自由と民主主義に反する共産主義を排除することは、アメリカのみならず、戦前から続く日本の主題でした。もちろん、労働者独裁の共産主義思想と天皇統治の國體思想ではまったく相容れないからでもありました。極言すれば、戦前と戦後を通じて、日本の正面敵は、主観的には、ソ連であり国際共産主義勢力だったといえます。

したがって、国谷キャスターの「なぜアメリカは検閲したのか」という入口の問いは、「アメリカが秘密裏に検閲できたのはなぜなのか」と問い直すことで、出口が見えてきます。検閲には、日本側の同意と協力が不可欠ですが、さらに「秘密裏」に行うには日米合作といえるほどの連携が必要だからです。

日本が受諾したポツダム宣言には、降伏条件として次のように明記されています。

(10)言論、宗教、思想の自由及び基本的人権の尊重はこれを確立するものとする。

GHQの日本国民に対する通信の検閲は、明らかにポツダム宣言違反ですから、日本政府には、自国民の基本的人権の侵害に抗議し拒否する、当然の権利がありました。にもかかわらず、実際の検閲業務を下請けする道を日本は選びました。

日米ともに国際法違反を犯す検閲は秘密裏に行う必要があったわけですが、それは後に続く「公然たる秘密」の始まりともいえました。

番組によれば、GHQ民間検閲支隊「CCD」(Civil Censorship Division)で、郵便封筒を開封して英文に翻訳するなど検閲業務に携わった日本の民間人は、4000人もいました。

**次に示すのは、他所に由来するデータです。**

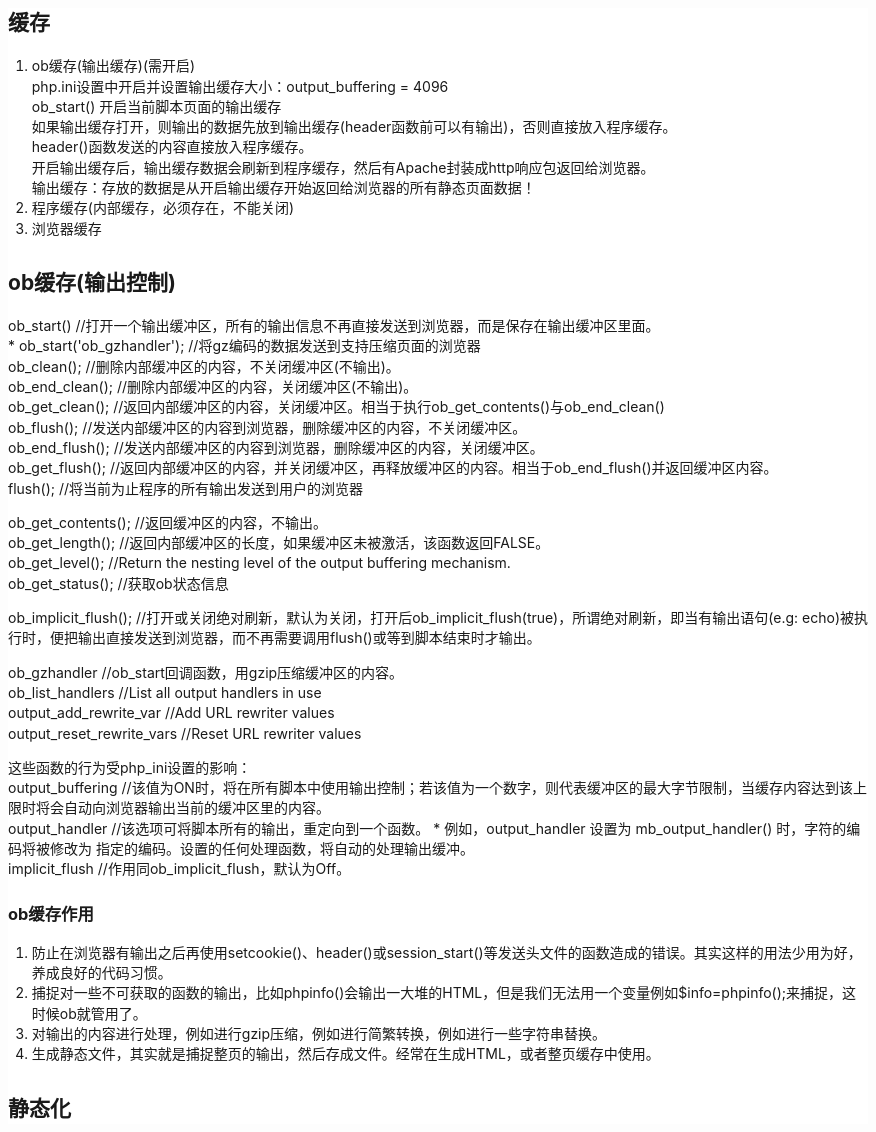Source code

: ## 缓存 ##

1. ob缓存(输出缓存)(需开启)  
    	php.ini设置中开启并设置输出缓存大小：output_buffering = 4096  
    	ob_start()  开启当前脚本页面的输出缓存  
    	如果输出缓存打开，则输出的数据先放到输出缓存(header函数前可以有输出)，否则直接放入程序缓存。  
    	header()函数发送的内容直接放入程序缓存。  
    	开启输出缓存后，输出缓存数据会刷新到程序缓存，然后有Apache封装成http响应包返回给浏览器。  
    	输出缓存：存放的数据是从开启输出缓存开始返回给浏览器的所有静态页面数据！  
2. 程序缓存(内部缓存，必须存在，不能关闭)  
3. 浏览器缓存  

## ob缓存(输出控制) ##

ob_start()  //打开一个输出缓冲区，所有的输出信息不再直接发送到浏览器，而是保存在输出缓冲区里面。  
    * ob_start('ob_gzhandler'); //将gz编码的数据发送到支持压缩页面的浏览器  
ob_clean();            //删除内部缓冲区的内容，不关闭缓冲区(不输出)。  
ob_end_clean();        //删除内部缓冲区的内容，关闭缓冲区(不输出)。  
ob_get_clean();        //返回内部缓冲区的内容，关闭缓冲区。相当于执行ob_get_contents()与ob_end_clean()  
ob_flush();            //发送内部缓冲区的内容到浏览器，删除缓冲区的内容，不关闭缓冲区。  
ob_end_flush();        //发送内部缓冲区的内容到浏览器，删除缓冲区的内容，关闭缓冲区。  
ob_get_flush();        //返回内部缓冲区的内容，并关闭缓冲区，再释放缓冲区的内容。相当于ob_end_flush()并返回缓冲区内容。  
flush();               //将当前为止程序的所有输出发送到用户的浏览器  
  
ob_get_contents();     //返回缓冲区的内容，不输出。  
ob_get_length();       //返回内部缓冲区的长度，如果缓冲区未被激活，该函数返回FALSE。  
ob_get_level();        //Return the nesting level of the output buffering mechanism.  
ob_get_status();       //获取ob状态信息  
  
ob_implicit_flush();   //打开或关闭绝对刷新，默认为关闭，打开后ob_implicit_flush(true)，所谓绝对刷新，即当有输出语句(e.g: echo)被执行时，便把输出直接发送到浏览器，而不再需要调用flush()或等到脚本结束时才输出。  
  
ob_gzhandler               //ob_start回调函数，用gzip压缩缓冲区的内容。  
ob_list_handlers           //List all output handlers in use  
output_add_rewrite_var     //Add URL rewriter values  
output_reset_rewrite_vars  //Reset URL rewriter values  
  
这些函数的行为受php_ini设置的影响：  
output_buffering       //该值为ON时，将在所有脚本中使用输出控制；若该值为一个数字，则代表缓冲区的最大字节限制，当缓存内容达到该上限时将会自动向浏览器输出当前的缓冲区里的内容。  
output_handler         //该选项可将脚本所有的输出，重定向到一个函数。
		* 例如，output_handler 设置为 mb_output_handler() 时，字符的编码将被修改为		指定的编码。设置的任何处理函数，将自动的处理输出缓冲。  
implicit_flush   //作用同ob_implicit_flush，默认为Off。  
  
### ob缓存作用 ### 
1. 防止在浏览器有输出之后再使用setcookie()、header()或session_start()等发送头文件的函数造成的错误。其实这样的用法少用为好，养成良好的代码习惯。  
2. 捕捉对一些不可获取的函数的输出，比如phpinfo()会输出一大堆的HTML，但是我们无法用一个变量例如$info=phpinfo();来捕捉，这时候ob就管用了。  
3. 对输出的内容进行处理，例如进行gzip压缩，例如进行简繁转换，例如进行一些字符串替换。  
4. 生成静态文件，其实就是捕捉整页的输出，然后存成文件。经常在生成HTML，或者整页缓存中使用。  



## 静态化 ##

他にも、監視対象だった当時の日本共産党員や左翼活動家の多くは、自分たちが交わす手紙が検閲され、電話が傍受されていることについて、ほとんど常識として知っていました。彼らは連絡メモは手渡し、公衆電話を使うなど、「革命的警戒心」を怠たらず活動していました。

検閲から得た情報から、集会やデモ、ストライキ、秘密会議の動向をつかみ、彼らを拘束したり取り締まるのは、日本の検察や警察ですから、当然、彼らも知っていました。もちろん、警察を主な取材源とするマスコミも同様に知っていました。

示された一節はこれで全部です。